I looked around for any automatic weapons and upon seeing none proceeded to the other attendant. We had a chuckle about how many idiots were mailing packages on tax day while the postal worker was yelling at the woman who had lost money because she had found the stamps at the bottom of the vending machine where she had expected them to be. I got the hell out of there on my bike and biked to my car to drive into Burlington.
Later in the day I had a meeting with an MIT person in charge of working with alumni to acquire large gifts. We had our meeting inside the Stata Center. I had been running around all day and never had time to get myself any lunch. The result was that I was starving as we met so I bought myself a sandwich. I probably looked like an idiot trying to wolf down the sandwich while talking about all the things that the school could do to help build alumni good will. I pushed the school to do a better job of integrating functional social networking into their alumni relations strategy, to focus people on the context they remember MIT in through their ILGs and courses, and to keep working hard to get VMS to drive new and successful ventures in the community. I was a little high on having listened to disk two of The Tipping Point in the car driving back and forth to Burlington and had learned about how Sesame Street had used improvements in context to drive kids to watch and learn through the television show. I don’t know if I had any impact and I can tell that the best case scenario for the MIT gift folks would be to get a few million bucks from me once I make my hundred million. I’d do it too if I got the support I needed to be successful. There is no real cost to paying for success once you have it and MIT is taking a lot of risk by investing in lots of programs to try to help graduates succeed in ventures.

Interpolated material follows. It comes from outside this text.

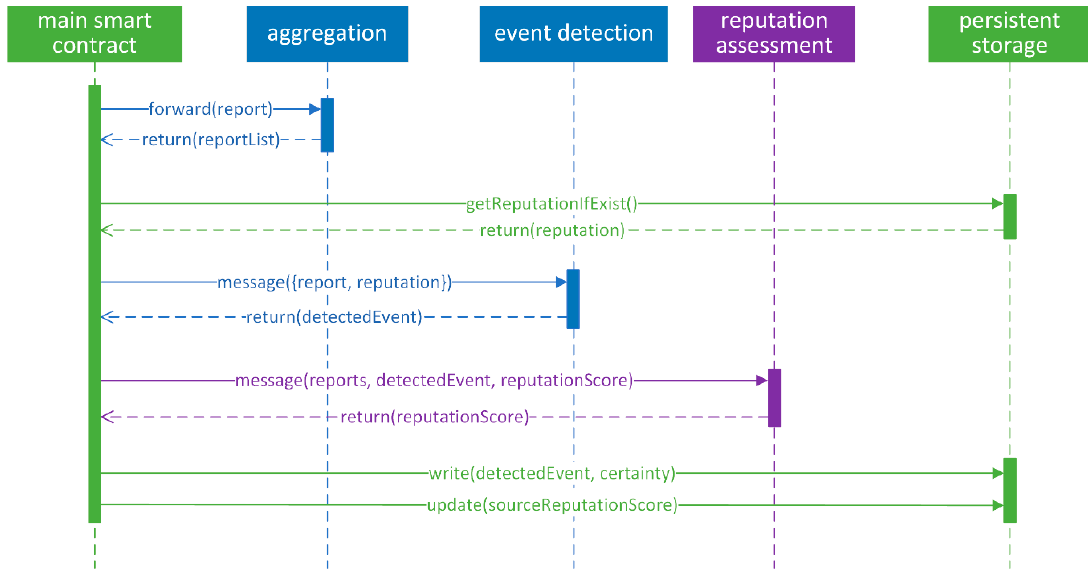
Figure 6. Interactions between smart contracts and persistent storage accessed by main SC.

So I’ve been all anxious so far today because it appears that the downloads from our web site are slowly driving downwards as our main traffic driving agents become more cluttered. I am counting on those links to generate those 100 million bucks for MIT. Maybe they can help drive some of the traffic? It’s their million if they can help. I did find an interesting site by looking through my logs. The site is called stumbleupon. Someone had stumbled upon Viapoint and had linked to it in the process. That drove 40 new users to come to the site. The benefit of social book-marking tools is that they provide the potential to use the Internet to accelerate the word of mouth about a new product or service. So one idea I had was to chat and promote the software within the connectors and mavens using the social bookmarking services and forums for existing related software that we will integrate with going forwards. These would potentially work well if I believe the ideas from The Tipping Point.